__Directions for this task__
In the passage on German reactions to Trump, swap "popular" for "well liked" and write out the part from "In general, according" up to and including "Germany — was president.".

__Selected excerpt__
────────────────

German Chancellor Angel Merkel vented her frustration with Trump in a speech in the North Rhine-Westphalia city of Muenster on Friday, saying his Iran decision “undermines trust in the international order.” “If everybody does just what they want, that’s bad news for the world,” Merkel said.

This outburst coincided with one of the most provocative covers Germany’s highly respected weekly Der Spiegel ever published — an outstretched middle finger bearing Trump’s likeness, with the English caption, “Goodbye, Europe!” Spiegel’s editorial to go with this image called on Europe to join the anti-Trump resistance:

The West as we once knew it no longer exists. Our relationship to the United States cannot currently be called a friendship and can hardly be referred to as a partnership. President Trump has adopted a tone that ignores 70 years of trust. He wants punitive tariffs and demands obedience. It is no longer a question as to whether Germany and Europe will take part in foreign military interventions in Afghanistan or Iraq. It is now about whether trans-Atlantic cooperation on economic, foreign and security policy even exists anymore. The answer: No.

These are strong words. But of course, there was nothing in Merkel’s speech about dissolving Germany’s alliance with the U.S., and the Spiegel editorial only calls on Europe to “begin preparing for a post-Trump America and seek to avoid provoking Washington until then.” The German establishment appears to believe that Trump is the problem and that the time-honored European approach — waiting for the problem to go away, as Europe is already doing with its conciliatory plan to stave off Trump’s threatened steel and aluminum tariffs — is the best bet. 

Europe’s defense dependency on America also serves as a reality check. No matter how many times Merkel may tell Trump that Germany plans to raise its defense spending to the 2  percent of gross domestic product demanded by the North Atlantic Treaty Organization, her government’s current budget proposal only increases it to 1.29 percent of GDP in 2019 from 1.24 percent this year — and envisions a drop to 1.23 percent in 2022. “One must say, quite simply, that Europe alone isn’t strong enough to be the global peacekeeper,” Merkel said in Muenster.

German voters, however, don’t care so much about that. The Pew Research Center and Germany’s Koerber Stiftung recently compared Americans’ and Germans’ views of bilateral relations and found that while Americans say security and defense ties are the most important aspect of the relationship, to Germans economic ties and shared democratic values hold more significance. 

In general, according to Pew Research and Koerber Stiftung, a majority of Germans — as opposed to only a small minority of Americans — appears to believe the U.S.-German relationship is “bad.” That share has increased since Trump’s election, but Germans were more negative about the U.S. than most Europeans even when Barack Obama — who was popular in Germany — was president.

────────────────

__Data provided__
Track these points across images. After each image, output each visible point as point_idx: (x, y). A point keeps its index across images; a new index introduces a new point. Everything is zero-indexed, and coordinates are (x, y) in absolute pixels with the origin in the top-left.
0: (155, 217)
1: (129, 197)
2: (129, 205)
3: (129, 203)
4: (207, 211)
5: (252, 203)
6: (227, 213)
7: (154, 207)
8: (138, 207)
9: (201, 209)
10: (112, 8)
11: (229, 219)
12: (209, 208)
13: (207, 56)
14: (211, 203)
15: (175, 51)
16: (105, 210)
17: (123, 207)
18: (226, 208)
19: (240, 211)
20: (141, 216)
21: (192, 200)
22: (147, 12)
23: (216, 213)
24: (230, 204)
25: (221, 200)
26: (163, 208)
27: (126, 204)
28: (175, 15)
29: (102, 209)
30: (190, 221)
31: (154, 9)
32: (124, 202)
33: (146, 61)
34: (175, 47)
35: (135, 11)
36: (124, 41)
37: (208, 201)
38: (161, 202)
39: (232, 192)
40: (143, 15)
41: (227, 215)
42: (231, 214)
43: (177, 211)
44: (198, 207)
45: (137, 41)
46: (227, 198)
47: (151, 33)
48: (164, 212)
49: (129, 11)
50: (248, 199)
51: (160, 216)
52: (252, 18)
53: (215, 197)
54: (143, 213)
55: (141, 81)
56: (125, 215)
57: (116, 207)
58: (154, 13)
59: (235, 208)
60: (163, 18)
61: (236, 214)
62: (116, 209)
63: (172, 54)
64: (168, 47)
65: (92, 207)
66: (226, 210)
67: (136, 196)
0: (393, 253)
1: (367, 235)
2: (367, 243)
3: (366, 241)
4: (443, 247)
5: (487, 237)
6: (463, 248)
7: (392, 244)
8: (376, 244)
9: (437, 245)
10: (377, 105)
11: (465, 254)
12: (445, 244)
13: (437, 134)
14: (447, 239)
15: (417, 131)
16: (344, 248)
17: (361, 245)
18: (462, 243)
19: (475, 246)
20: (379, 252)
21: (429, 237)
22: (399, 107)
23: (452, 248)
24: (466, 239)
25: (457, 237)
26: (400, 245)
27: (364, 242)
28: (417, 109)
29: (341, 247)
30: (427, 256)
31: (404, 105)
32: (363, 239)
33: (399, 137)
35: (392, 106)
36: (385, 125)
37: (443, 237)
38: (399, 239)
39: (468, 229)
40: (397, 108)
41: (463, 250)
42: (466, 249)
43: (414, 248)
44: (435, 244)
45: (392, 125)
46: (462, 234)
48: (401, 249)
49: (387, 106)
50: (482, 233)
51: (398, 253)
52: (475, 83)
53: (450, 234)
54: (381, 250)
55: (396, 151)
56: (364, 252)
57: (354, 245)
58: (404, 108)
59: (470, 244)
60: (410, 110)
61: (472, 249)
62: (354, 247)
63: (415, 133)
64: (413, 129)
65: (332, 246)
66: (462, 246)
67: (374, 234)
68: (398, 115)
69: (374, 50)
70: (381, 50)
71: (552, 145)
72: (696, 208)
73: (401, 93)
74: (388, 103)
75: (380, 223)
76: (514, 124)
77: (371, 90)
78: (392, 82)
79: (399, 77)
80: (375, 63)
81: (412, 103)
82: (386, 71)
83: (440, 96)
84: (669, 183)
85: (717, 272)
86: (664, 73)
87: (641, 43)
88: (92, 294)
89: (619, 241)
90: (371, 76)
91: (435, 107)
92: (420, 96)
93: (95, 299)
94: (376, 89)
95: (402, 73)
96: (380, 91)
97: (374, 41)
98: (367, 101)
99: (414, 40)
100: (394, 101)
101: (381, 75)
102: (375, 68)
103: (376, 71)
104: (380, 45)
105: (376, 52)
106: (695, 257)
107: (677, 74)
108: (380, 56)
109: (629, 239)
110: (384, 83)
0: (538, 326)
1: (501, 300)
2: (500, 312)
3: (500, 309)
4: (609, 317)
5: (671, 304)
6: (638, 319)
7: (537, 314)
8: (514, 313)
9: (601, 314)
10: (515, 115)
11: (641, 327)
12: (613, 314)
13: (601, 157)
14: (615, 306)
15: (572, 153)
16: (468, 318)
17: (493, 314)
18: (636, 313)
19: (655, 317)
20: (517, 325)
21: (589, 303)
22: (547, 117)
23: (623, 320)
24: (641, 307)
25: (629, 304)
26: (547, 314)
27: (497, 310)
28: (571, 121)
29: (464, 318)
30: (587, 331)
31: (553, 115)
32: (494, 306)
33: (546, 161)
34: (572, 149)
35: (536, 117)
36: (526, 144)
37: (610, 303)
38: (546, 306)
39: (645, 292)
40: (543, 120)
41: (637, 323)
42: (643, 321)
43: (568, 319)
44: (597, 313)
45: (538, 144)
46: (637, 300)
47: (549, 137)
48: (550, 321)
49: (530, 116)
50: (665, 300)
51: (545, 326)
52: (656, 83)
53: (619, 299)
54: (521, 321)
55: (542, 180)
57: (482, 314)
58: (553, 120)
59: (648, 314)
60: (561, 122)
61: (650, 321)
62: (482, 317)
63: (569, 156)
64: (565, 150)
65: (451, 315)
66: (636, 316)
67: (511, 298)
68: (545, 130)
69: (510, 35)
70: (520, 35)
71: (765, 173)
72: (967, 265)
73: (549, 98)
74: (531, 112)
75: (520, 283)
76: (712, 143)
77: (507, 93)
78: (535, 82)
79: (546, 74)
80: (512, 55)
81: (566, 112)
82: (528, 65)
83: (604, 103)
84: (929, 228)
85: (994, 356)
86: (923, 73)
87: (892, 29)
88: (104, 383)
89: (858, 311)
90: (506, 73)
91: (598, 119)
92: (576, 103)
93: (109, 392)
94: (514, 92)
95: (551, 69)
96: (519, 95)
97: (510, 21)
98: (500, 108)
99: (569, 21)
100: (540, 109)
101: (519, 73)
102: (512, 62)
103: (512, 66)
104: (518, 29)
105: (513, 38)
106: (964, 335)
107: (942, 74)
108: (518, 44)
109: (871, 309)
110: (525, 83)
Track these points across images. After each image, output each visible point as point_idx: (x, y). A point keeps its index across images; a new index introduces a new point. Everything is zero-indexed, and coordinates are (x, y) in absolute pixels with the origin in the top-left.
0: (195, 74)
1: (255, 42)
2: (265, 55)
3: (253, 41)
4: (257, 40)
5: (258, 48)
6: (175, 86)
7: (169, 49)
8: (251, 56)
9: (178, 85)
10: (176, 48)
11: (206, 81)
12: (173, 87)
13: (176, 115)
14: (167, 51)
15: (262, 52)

────────────────

__Solution for this exercise__
In general, according to Pew Research and Koerber Stiftung, a majority of Germans — as opposed to only a small minority of Americans — appears to believe the U.S.-German relationship is “bad.” That share has increased since Trump’s election, but Germans were more negative about the U.S. than most Europeans even when Barack Obama — who was well liked in Germany — was president.